SUPPLIED TEXT
Why are there such astonishing numbers of data breaches in the health sector?
Medical records are not all that valuable per se. The reason why bad actors focus on health and medical records is that the medical sector has an awful track record of poor security.
Of course, patient names, credit card numbers, Social Security numbers, and information about patients’ financial standing provide an immediate payday for the perpetrator. Around 30% of data breach victims have reported that scammers were able to obtain new credit card accounts and even valid driver’s licenses using explicit, stolen information.
Other benefits to be had from stealing medical information
- Information on medical conditions enable scammers to impersonate representatives from medical insurance companies
- Scammers can use your private health information (PHI) to shape phishing and social engineering campaigns.The current COVID-19 crisis offers new opportunities for phishing attacks and scams.
- Scammers can obtain prescription drugs.
- Scammers can file fraudulent insurance claims.
- There has also been an increase in patient impersonation scams, where uninsured patients obtain medical care using fraudulent medical insurance particulars.
- Health Savings Accounts (HSAs) that are linked to specialized debit cards can be used for regular purchases.
We should be worried about an epidemic of small, non-publicized data breaches
The massive numbers of smaller data breaches in the health sector point to a much greater problem across all businesses and all sectors of the economy. We’ll never know how many other companies suffer data losses from accidents or unintentional theft.
Thieves don’t usually cruise the streets looking for data to steal. They just want to nab the computer. Crime figures show that thieves get away with hard drives, tablets, mobile phones, and laptops, and will automatically snatch electronic equipment first.
Data theft, albeit on such a small scale and accidental to boot, can still lead to compromised credit card details, scams, and identity theft.

EXTRACTED ENTRIES
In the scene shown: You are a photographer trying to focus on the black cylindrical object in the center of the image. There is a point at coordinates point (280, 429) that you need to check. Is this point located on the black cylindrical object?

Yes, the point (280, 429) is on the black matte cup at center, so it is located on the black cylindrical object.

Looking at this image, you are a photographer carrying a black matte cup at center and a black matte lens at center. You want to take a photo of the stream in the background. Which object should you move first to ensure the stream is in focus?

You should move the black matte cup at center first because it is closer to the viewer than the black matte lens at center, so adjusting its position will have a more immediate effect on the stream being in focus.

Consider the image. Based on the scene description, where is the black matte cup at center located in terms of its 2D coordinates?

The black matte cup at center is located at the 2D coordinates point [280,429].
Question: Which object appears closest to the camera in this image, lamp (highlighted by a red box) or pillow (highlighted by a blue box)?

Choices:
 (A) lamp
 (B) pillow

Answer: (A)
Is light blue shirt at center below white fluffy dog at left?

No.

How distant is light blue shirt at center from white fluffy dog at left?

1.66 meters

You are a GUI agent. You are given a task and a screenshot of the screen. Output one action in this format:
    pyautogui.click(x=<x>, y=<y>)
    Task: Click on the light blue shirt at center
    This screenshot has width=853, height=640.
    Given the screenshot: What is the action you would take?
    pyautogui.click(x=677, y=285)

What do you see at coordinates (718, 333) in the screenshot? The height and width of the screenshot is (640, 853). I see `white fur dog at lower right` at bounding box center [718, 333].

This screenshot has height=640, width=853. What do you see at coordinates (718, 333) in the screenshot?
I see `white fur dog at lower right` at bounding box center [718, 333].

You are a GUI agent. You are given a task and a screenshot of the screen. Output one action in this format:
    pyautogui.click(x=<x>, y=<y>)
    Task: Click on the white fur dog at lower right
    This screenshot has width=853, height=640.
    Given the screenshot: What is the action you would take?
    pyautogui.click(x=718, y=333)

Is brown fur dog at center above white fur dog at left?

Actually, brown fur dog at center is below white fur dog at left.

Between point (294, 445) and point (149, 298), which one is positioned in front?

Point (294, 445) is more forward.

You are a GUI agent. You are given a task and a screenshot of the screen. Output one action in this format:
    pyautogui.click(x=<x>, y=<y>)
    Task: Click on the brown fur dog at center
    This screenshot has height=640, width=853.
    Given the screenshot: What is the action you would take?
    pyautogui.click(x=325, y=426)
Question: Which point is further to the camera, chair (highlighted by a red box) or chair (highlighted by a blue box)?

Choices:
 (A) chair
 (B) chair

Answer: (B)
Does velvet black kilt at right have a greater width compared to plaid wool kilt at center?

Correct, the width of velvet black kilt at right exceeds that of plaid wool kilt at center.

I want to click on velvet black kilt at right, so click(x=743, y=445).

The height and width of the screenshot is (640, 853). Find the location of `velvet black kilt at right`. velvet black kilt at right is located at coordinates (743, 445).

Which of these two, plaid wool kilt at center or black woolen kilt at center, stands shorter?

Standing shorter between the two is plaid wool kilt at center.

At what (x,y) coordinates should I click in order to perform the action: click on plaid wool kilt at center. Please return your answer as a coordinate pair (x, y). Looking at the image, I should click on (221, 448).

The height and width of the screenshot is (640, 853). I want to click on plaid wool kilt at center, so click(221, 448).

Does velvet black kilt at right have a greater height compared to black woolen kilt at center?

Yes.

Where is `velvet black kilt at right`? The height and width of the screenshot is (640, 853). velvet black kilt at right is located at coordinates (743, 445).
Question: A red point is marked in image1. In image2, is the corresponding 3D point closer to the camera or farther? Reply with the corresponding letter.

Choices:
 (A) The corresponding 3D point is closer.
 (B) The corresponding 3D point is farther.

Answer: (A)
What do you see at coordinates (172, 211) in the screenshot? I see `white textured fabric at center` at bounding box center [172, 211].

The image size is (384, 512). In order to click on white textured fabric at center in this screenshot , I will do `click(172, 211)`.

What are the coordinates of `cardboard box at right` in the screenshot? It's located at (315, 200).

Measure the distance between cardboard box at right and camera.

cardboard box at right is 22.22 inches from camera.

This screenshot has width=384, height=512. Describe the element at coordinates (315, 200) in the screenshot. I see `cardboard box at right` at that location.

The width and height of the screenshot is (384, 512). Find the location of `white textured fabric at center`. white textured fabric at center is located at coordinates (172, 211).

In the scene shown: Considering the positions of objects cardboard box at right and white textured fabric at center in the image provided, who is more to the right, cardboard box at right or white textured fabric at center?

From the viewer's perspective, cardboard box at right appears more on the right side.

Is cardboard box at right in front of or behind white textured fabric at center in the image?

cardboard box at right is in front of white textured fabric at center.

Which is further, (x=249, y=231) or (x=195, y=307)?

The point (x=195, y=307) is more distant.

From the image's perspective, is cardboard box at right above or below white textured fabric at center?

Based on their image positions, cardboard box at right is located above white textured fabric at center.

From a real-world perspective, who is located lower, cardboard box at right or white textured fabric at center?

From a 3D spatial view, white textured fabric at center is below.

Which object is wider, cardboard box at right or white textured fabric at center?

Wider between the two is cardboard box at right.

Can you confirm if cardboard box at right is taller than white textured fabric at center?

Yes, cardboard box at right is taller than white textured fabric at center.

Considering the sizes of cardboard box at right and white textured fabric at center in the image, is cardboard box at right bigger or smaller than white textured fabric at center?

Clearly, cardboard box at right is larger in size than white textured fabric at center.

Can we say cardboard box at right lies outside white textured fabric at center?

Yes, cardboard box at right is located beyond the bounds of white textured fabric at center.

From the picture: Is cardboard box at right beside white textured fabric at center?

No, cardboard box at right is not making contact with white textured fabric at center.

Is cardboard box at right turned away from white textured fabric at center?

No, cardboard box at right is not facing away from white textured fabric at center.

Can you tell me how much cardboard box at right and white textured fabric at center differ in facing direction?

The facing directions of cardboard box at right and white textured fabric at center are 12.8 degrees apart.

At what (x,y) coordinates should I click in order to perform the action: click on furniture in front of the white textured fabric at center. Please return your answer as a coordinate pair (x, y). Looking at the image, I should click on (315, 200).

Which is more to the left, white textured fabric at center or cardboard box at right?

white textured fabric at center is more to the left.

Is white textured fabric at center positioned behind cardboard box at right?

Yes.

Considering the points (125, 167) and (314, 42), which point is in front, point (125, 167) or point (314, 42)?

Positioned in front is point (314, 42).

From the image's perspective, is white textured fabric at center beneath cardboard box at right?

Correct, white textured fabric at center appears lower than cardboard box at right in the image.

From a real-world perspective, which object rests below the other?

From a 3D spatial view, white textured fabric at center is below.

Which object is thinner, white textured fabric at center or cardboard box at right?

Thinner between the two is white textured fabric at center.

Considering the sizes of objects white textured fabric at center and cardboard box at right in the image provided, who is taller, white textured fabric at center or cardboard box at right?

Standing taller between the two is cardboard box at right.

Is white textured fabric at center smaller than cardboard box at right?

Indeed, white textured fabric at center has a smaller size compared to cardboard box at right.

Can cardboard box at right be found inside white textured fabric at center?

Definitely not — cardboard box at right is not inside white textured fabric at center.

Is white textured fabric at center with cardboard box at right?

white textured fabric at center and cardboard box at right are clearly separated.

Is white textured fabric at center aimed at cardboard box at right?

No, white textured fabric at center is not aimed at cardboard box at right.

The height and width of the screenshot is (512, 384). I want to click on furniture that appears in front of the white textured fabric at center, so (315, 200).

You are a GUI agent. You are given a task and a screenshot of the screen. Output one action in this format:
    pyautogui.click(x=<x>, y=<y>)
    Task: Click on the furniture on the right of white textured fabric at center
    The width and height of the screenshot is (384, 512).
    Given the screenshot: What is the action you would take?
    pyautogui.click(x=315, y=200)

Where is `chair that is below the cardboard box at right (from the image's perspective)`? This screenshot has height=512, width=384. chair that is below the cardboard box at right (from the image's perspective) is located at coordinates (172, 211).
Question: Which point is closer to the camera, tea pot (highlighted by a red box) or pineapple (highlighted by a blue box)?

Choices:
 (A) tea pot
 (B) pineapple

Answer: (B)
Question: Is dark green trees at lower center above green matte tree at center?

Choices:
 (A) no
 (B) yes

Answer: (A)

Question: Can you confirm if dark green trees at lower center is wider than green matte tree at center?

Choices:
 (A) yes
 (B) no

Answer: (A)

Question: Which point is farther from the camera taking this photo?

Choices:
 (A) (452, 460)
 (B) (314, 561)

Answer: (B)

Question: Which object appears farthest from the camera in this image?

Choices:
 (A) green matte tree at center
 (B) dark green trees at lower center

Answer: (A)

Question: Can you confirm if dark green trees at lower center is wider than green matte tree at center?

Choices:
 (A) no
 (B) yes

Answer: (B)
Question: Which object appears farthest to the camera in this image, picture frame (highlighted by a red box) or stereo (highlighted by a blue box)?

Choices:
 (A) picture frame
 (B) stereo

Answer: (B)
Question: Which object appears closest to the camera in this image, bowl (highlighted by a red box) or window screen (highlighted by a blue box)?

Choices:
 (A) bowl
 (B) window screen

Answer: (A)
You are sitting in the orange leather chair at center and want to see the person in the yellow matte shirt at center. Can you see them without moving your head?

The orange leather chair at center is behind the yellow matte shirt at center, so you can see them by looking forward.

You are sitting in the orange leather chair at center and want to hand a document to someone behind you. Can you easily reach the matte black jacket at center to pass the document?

TO DO
Answer these questions from the health-sector data breach text:
1. What share of data breach victims reported that scammers obtained new credit card accounts and even valid driver's licenses?
2. What can Health Savings Accounts linked to specialized debit cards be used for?
3. According to crime figures, what will thieves automatically snatch first?

SOLUTION FOR THIS PROBLEM
1. Around 30%.
2. Regular purchases.
3. Electronic equipment.